Sharma can relate to the desire to view business problems from as many perspectives as possible. Before coming to the United States for her PhD, she spent most of her life in India. Reflecting on her upbringing, she realized that her interest in social responsibility began in her own backyard, though she didn’t know it at the time. “India is amazing, full of talented people and opportunities, but it also has its fair share of inequalities and environmental issues,” she explained. “But when immersed in that context, it’s like the fish not knowing the water. It really took coming out of that context and going to a new country to help me look back and realize that my interests stemmed from my experiences growing up.”
After earning her PhD, Sharma continued to hone her talents in assistant professor roles at the University of New Mexico and Georgia State University. In both positions, she was surrounded by people from various backgrounds with a common interest in making a difference. She especially credits these schools with expanding her horizons and further cementing her commitment to social responsibility in business.
“While working at Georgia State University, there was this intersection of public policy and business,” she explained. “It gave me a different way to understand business as a force for good because my students came from both the policy and business sides.”
From there, Sharma took on her current position at American University’s Kogod School of Business in hopes of being part of a broader research community. She knew it would be a perfect fit between the university’s focus on sustainability and the students’ interest in creating meaningful change. As a new faculty member, she’s thinking about ways that she can personally foster a positive environment that encourages students to be passionate and involved.

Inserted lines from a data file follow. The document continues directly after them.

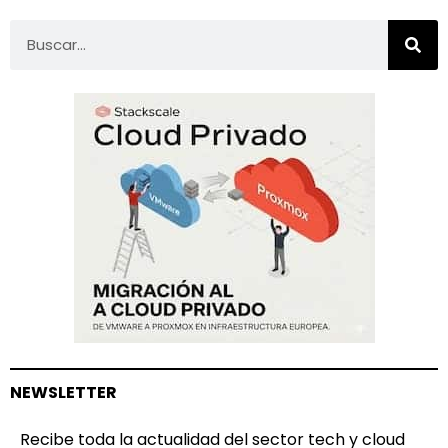
NEWSLETTER
Recibe toda la actualidad del sector tech y cloud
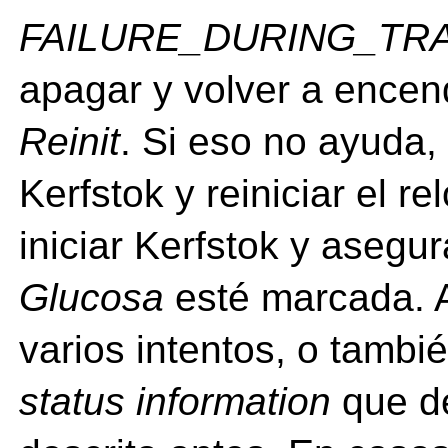
FAILURE_DURING_TR
apagar y volver a encen
Reinit
. Si eso no ayuda
Kerfstok y reiniciar el r
iniciar Kerfstok y asegu
Glucosa
esté marcada. A
varios intentos, o tamb
status information
que d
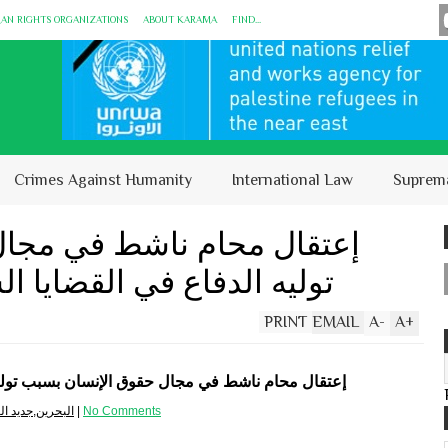
MAN RIGHTS ORGANIZATIONS
ABOUT KARĀMA
FIND...
Crimes Against Humanity
International Law
Suprem
إعتقال محام ناشط في مجال
توليه الدفاع في القضايا 
PRINT
EMAIL
A
-
A
+
إعتقال محام ناشط في مجال حقوق الإنسان بسبب توليه
No Comments
|
البحرين,جديد ا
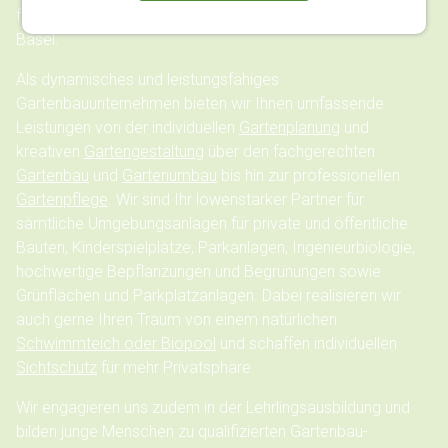
für alle Gartenprojekte im Großraum Aargau, Zürich und
Basel.
Als dynamisches und leistungsfähiges
Gartenbauunternehmen bieten wir Ihnen umfassende
Leistungen von der individuellen
Gartenplanung
und
kreativen
Gartengestaltung
über den fachgerechten
Gartenbau
und
Gartenumbau
bis hin zur professionellen
Gartenpflege
. Wir sind Ihr löwenstarker Partner für
sämtliche Umgebungsanlagen für private und öffentliche
Bauten, Kinderspielplätze, Parkanlagen, Ingenieurbiologie,
hochwertige Bepflanzungen und Begrünungen sowie
Grünflächen und Parkplatzanlagen. Dabei realisieren wir
auch gerne Ihren Traum von einem natürlichen
Schwimmteich oder Biopool
und schaffen individuellen
Sichtschutz
für mehr Privatsphäre.
Wir engagieren uns zudem in der Lehrlingsausbildung und
bilden junge Menschen zu qualifizierten Gartenbau-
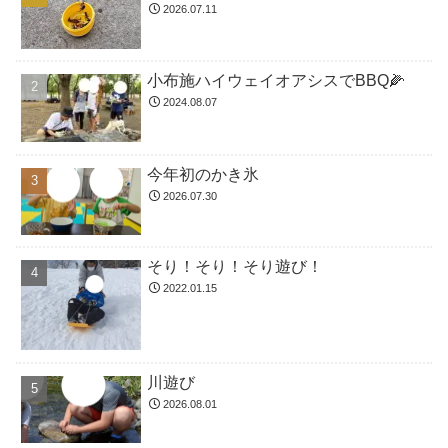
2026.07.11
小布施ハイウェイオアシスでBBQ🌽
2024.08.07
今年初のかき氷
2026.07.30
そり！そり！そり遊び！
2022.01.15
川遊び
2026.08.01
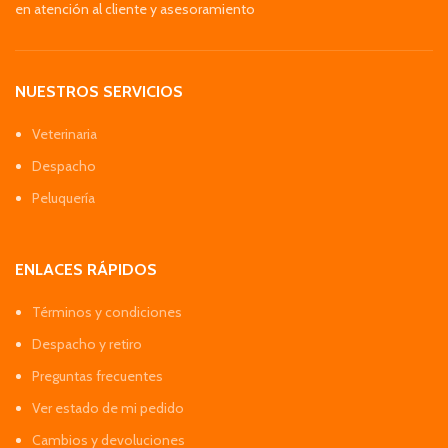
en atención al cliente y asesoramiento
NUESTROS SERVICIOS
Veterinaria
Despacho
Peluquería
ENLACES RÁPIDOS
Términos y condiciones
Despacho y retiro
Preguntas frecuentes
Ver estado de mi pedido
Cambios y devoluciones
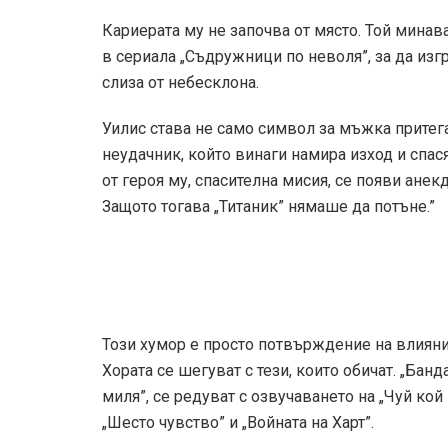
Кариерата му не започва от място. Той минав
в сериала „Съдружници по неволя”, за да изг
слиза от небесклона.
Уилис става не само символ за мъжка притега
неудачник, който винаги намира изход и спася
от героя му, спасителна мисия, се появи анек
Защото тогава „Титаник” нямаше да потъне.”
Този хумор е просто потвърждение на влияние
Хората се шегуват с тези, които обичат. „Банд
миля”, се редуват с озвучаването на „Чуй кой 
„Шесто чувство” и „Войната на Харт”.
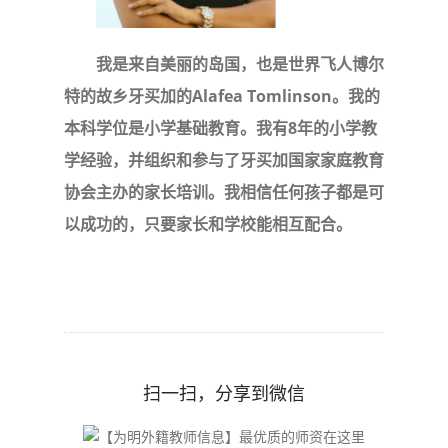
我是来自美丽的岛国，也是世界飞人博尔
特的故乡牙买加的Alafea Tomlinson。我的
本科学位是小学基础教育。我有8年的小学教
学经验，并组织和参与了牙买加国家家庭教育
协会主办的家长培训。我相信任何孩子都是可
以成功的，只要家长和学校能相互配合。
扫一扫，分享到微信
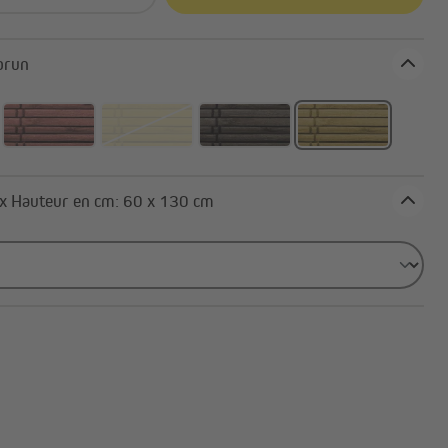
oloris: brun
Largeur x Hauteur en cm: 60 x 130 cm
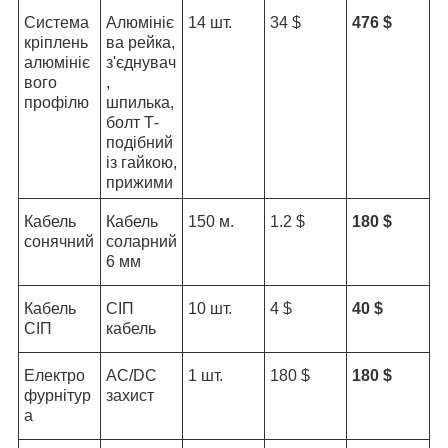
Система
Алюмініє
14 шт.
34 $
476 $
кріплень
ва рейка,
алюмініє
з'єднувач
вого
,
профілю
шпилька,
болт Т-
подібний
із гайкою,
прижими
Кабель
Кабель
150 м.
1.2 $
180 $
сонячний
соларний
6 мм
Кабель
СІП
10 шт.
4 $
40 $
СІП
кабель
Електро
AC/DC
1 шт.
180 $
180 $
фурнітур
захист
а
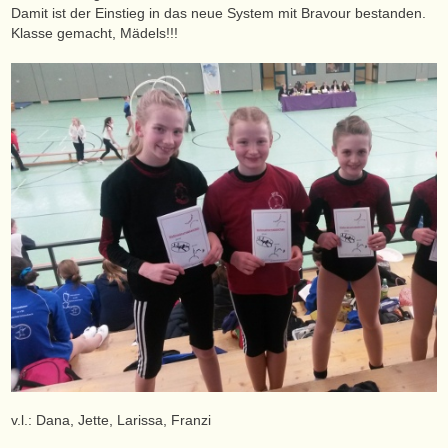
Damit ist der Einstieg in das neue System mit Bravour bestanden.
Klasse gemacht, Mädels!!!
v.l.: Dana, Jette, Larissa, Franzi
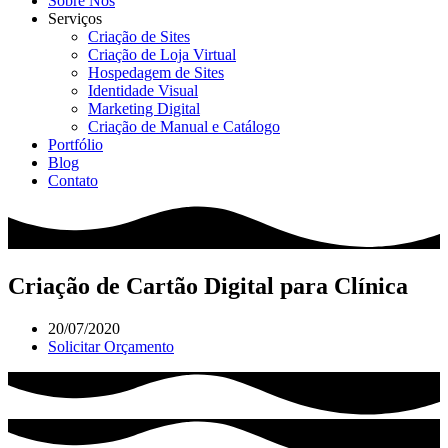
Sobre Nós
Serviços
Criação de Sites
Criação de Loja Virtual
Hospedagem de Sites
Identidade Visual
Marketing Digital
Criação de Manual e Catálogo
Portfólio
Blog
Contato
Criação de Cartão Digital para Clínica
20/07/2020
Solicitar Orçamento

As I find my place here, I’m asking myself how I can help students sustain their fire for making positive impact. As they get deep into their academic work, keeping that passion for making positive change is vital. That’s my guiding question as I engage with Kogod students.”
To her current students and those she hasn’t met yet, Sharma’s advice is to remember the broader world and embrace the idea of business as an aspect of society as a whole. Though sustainability and social responsibility questions can feel enormous to solve, it’s important to remember that small changes add up over time—especially when many people make those changes.
“People want a healthier planet, thriving communities, and equitable opportunities,” she said. “There’s a common goal there. So even if you don’t always agree on the ‘how,’ you can move your gaze to the common goal, which usually dislodges those tensions.”
Though understanding the larger context of business worldwide is critical, Professor Sharma says that it can also be a difficult adjustment. Everything is connected in ways that may not always be obvious at first glance.
“We must try to fully understand and interrogate how these issues all intertwine, which requires a shift from a very rational cause-and-effect style of thinking to more complex, systemic thinking,” she said. “It’s not easy, and it can be very uncomfortable to shift the way you think about things. But I hope that Kogod’s students can embrace that discomfort and learn to be a systems thinker so that they can create a bigger impact than being solely focused on what’s in it for your business.”
By leaning into these complexities and facing them head-on, Kogod students can prepare for a career where they’re not just keeping their own business in mind but also the world in which it exists, so that they can play a part in creating a sustainable world for everyone.